═══ Vorgelegter Text

1624 - Johan Gregor Aldenburgk
Mit einem holländischen Ostindienfahrerauf den Kapverden
Wir lagen an bemelter Insul (S. Antonio) auff rehe, clareten, krencketen vnd reinigten das Schiff, machten alle Towe wider gut. Hierauff setzeten wir vnsern Boot, auff welchen 15. mit halben biquen (Piken) armirte Matroosen neben zwey wol geladenen passen (Bassen) oder Cammerstücken auß, das Land zu erkundigen, vnd erfrischung von Früchten zu holen, als sie aber ans Land kamen, keinen bequemen Ort auszusteigen fanden, inmassen die Wellen zu groß, vnd den Nachen an Klippen schedlichen, leget das Volck den Druckancker (Dreganker), vnd schwamme an das Land, da sahen sie viel Böcke vnd Geisen wilder art, vermeyneten anfänglich es Reuter zu seyn, lieffen in die See, schwammen an Nachen, huben den Ancker auff, vnnd fuhren widerumb an deß Schiffes Port, die Geschicht zu erzehlen: Die Officirer höreten solches, commandirten derentwegen den Serganten mit etlichen Musquetirern sampt Matroosen das Land zu erkundigen, da haben sie nichts als Böcke, Geisen, vnd wilde Katzen antroffen…
Insula S. Vincent, etwas weiter davon zu melden, ist ein Land, wohnet damals kein Mensch, vnnd sind wilde Bäume etwa proceritate höher als ein Mann darauff, dieser Bletter vnd Blühte sind wie bey vns Wolffsmilch anzusehen, Die Soldaten vnd Botsgesellen in angreifen deroselben sich also vergiffteten, daß die jenigen welche ihre Augen darauff angerühret, gantz stockblind worden sind, darneben grosse Schmertzen, welche hitzige Gifften die Barwirer mit Rosenwasser wider abkühleten vnd curireten, erlidten haben.

══════

Aufgabe: Setzen Sie den oben stehenden Reisebericht über die Kapverden im Anschluss an seinen letzten Satz fort.

═══ Vorgegebene Daten

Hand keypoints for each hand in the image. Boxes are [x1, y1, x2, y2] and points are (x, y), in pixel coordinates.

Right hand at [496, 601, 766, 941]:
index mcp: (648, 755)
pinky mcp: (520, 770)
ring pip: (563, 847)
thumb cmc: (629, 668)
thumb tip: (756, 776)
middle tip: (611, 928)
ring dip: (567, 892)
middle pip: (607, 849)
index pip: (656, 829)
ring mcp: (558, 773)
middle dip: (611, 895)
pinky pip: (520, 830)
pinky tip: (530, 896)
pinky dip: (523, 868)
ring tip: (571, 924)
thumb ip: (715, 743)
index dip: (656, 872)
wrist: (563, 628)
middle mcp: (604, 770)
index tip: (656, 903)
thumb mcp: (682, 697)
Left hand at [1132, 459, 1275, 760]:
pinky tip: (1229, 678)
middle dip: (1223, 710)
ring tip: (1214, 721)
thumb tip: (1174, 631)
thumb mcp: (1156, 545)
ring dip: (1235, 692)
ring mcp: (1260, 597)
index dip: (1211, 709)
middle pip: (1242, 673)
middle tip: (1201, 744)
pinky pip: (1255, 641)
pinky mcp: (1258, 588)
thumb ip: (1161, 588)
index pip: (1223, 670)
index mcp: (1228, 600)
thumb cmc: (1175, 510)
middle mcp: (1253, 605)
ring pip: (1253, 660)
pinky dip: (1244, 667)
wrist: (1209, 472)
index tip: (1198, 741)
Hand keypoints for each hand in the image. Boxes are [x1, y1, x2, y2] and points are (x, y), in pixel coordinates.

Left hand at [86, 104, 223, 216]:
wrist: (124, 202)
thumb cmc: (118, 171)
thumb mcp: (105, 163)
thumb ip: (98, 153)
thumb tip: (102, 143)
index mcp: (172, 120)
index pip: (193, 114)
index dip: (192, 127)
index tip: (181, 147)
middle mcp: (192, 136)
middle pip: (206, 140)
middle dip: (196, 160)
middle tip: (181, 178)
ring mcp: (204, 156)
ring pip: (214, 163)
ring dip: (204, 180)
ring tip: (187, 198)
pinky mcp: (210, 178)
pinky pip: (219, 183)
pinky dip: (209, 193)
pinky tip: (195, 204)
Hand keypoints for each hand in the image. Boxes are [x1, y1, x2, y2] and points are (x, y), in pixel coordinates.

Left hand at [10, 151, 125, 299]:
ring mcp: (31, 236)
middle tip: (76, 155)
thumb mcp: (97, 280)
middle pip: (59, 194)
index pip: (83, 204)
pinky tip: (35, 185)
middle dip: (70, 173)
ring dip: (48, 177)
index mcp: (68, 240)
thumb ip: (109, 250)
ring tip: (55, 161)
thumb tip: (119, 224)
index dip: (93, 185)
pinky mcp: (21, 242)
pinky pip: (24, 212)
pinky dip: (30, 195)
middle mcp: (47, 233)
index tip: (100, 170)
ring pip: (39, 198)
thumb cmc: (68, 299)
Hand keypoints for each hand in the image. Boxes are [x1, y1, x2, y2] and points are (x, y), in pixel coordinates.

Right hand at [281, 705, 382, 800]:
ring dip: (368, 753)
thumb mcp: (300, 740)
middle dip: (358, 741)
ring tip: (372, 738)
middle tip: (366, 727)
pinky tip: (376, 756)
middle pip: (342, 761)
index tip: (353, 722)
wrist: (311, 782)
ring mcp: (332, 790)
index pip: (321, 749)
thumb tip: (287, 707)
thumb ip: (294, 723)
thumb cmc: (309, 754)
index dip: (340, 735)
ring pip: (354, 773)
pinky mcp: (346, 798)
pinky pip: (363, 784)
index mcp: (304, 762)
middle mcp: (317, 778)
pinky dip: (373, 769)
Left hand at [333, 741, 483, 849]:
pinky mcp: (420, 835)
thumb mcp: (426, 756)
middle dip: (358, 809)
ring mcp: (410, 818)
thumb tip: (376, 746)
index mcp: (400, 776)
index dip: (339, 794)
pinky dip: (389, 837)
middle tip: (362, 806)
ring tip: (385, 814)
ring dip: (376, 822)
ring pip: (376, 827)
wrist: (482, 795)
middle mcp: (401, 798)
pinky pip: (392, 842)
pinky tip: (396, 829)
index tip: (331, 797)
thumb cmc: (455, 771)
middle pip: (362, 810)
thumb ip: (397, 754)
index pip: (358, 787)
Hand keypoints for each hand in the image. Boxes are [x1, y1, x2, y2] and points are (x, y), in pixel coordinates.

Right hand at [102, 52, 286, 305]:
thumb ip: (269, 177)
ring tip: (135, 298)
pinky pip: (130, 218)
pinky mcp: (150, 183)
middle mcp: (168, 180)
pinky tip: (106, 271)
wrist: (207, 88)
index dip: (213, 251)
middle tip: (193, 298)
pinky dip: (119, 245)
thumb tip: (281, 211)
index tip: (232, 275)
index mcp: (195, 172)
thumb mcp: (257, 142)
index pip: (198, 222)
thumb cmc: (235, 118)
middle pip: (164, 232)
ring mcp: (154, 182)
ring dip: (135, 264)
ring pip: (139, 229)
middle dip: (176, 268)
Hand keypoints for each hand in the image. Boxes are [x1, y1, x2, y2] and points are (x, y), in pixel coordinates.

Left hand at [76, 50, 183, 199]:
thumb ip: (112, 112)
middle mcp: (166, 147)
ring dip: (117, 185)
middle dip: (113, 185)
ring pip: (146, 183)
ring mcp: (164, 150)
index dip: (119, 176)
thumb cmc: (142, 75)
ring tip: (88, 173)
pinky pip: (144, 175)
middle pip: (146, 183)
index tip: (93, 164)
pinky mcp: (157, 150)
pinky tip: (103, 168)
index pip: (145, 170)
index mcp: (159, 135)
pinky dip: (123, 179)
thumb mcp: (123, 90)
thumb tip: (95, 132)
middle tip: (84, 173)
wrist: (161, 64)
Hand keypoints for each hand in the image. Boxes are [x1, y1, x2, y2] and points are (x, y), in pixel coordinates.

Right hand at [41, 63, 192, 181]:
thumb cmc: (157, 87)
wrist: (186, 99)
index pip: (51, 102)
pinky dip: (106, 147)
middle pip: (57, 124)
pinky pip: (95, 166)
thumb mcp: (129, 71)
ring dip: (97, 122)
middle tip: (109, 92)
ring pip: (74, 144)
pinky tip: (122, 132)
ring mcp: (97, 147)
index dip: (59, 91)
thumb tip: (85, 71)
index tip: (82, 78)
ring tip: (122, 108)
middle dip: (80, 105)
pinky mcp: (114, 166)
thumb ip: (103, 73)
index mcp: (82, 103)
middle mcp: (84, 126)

══════

Antwortfeld:
Auff der Erden wuchsen Coloquinten (port. Cloquintida = bittere wilde Äpfel), die waren gar bitter zu kosten, an welchen Land wir auch in der Fasten viel Rabos furcatos, die lange spitzige Schwäntze als ein Schneidersscheer gespalten hatten (port. Rabos forcado = Fregattvogel), Item, grosse Raubvögel,welcher Schwäntze, wann sie von einander gebreitet werden, eine gantze Klaffter erreicheten, gesehen haben.
Zu deme, weil viel wilde Böcke vnnd Geisen darob anzutreffen, wir viel hundert derselben jageten, vnnd zu verfrischung an die Schiff brachten.
In gleichen wurde von vns gesehen sehr viel Ungezieffer, grosse und kleine Schlangen, die sonderlich deß Nachts sich sehr vnruhig mit zischen vnd dergleichen erzeigeten.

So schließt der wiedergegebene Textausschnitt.